La police bangladaise a lancé une vaste chasse à l’homme après un épisode de violence d’une brutalité inédite qui a choqué le pays. Vendredi 6 septembre, dans le district de Rajbari, à l’ouest de Dacca, des militants islamistes ont exhumé puis brûlé publiquement le corps de Nurul Haque, un religieux soufi sunnite enterré quelques semaines plus tôt. Les images de la dépouille traînée dans la rue avant d’être incendiée ont provoqué un véritable choc, alimentant colère et indignation dans l’opinion publique.
Selon les autorités locales, près de 2000 individus armés de barres de fer, de marteaux et de gourdins ont envahi le tombeau du religieux après la prière du vendredi, à l’appel d’un groupuscule agissant sous la bannière du « comité Iman-Aqida Raksha ». L’assaut a dégénéré en affrontements violents avec la foule, faisant au moins un mort et une cinquantaine de blessés, dont plusieurs sont dans un état critique. La victime décédée a été identifiée comme l’un des gardiens de la sépulture.

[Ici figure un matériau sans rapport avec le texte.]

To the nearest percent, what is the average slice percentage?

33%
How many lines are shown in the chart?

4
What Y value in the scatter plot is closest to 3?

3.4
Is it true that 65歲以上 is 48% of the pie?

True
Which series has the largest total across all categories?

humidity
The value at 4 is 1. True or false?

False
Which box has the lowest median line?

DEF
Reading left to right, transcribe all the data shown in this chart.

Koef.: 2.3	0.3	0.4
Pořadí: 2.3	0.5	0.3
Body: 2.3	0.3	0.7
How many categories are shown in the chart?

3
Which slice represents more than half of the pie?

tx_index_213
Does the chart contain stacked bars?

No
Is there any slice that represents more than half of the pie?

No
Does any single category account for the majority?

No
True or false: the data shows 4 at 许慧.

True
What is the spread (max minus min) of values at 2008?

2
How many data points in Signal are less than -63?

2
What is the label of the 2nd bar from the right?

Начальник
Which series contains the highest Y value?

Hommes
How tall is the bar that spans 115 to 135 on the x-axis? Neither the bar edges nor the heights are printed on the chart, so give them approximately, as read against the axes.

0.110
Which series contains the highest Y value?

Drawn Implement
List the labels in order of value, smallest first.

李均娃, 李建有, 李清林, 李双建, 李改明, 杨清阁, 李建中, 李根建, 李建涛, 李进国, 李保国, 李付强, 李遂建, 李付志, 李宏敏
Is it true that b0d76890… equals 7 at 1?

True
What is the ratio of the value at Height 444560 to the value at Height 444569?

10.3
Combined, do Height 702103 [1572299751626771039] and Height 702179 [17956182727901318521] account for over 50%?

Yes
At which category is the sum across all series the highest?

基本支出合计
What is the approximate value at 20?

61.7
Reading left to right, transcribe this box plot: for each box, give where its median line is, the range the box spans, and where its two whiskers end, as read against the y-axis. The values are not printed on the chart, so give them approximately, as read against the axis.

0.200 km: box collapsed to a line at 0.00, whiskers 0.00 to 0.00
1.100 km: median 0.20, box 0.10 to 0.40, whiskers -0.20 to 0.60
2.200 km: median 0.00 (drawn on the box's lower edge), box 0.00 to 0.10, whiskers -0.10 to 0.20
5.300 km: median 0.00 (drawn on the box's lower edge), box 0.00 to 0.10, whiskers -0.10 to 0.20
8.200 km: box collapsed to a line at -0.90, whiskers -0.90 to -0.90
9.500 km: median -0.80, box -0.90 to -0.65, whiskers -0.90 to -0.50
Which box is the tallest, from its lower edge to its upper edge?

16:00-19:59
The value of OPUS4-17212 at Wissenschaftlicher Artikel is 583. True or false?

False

« Les auteurs de ces violences sont en cours d’identification. Aucun d’entre eux ne sera épargné », a affirmé le chef de la police locale, Md Kamrul Islam. L’opération de traque se poursuit dans plusieurs districts voisins pour retrouver les meneurs.
Le gouvernement provisoire dirigé par le prix Nobel de la paix Muhammad Yunus a condamné un acte « inhumain et méprisable », promettant de défendre « l’État de droit » et de ne tolérer « aucune barbarie ». Mais cette attaque soulève déjà de vives inquiétudes sur la résurgence des mouvements islamistes au Bangladesh.
Longtemps réprimés par l’ex-Première ministre Sheikh Hasina, tombée du pouvoir en 2024, ces groupes radicaux profitent du climat d’instabilité pour réapparaître dans l’espace public. Le soufisme, courant mystique et spirituel de l’islam, est régulièrement la cible de leur hostilité, qualifié de pratique « déviante » par les rigoristes.
La classe politique et la société civile s’alarment. Le Parti national des citoyens (NCP), dominé par les étudiants qui avaient contribué à la chute de Hasina, a dénoncé « l’échec des autorités à garantir l’ordre public ». Pour les défenseurs des droits humains, cet événement illustre une faille sécuritaire majeure et la menace d’un retour en force du Jamaat-e-Islami, le principal parti islamiste du pays, récemment autorisé à participer aux élections prévues en février prochain après des années d’interdiction.
Au-delà de l’horreur des images, l’affaire Nurul Haque révèle la fragilité du Bangladesh, où la transition politique reste incertaine et où la montée en puissance des islamistes pourrait raviver un cycle de violences confessionnelles.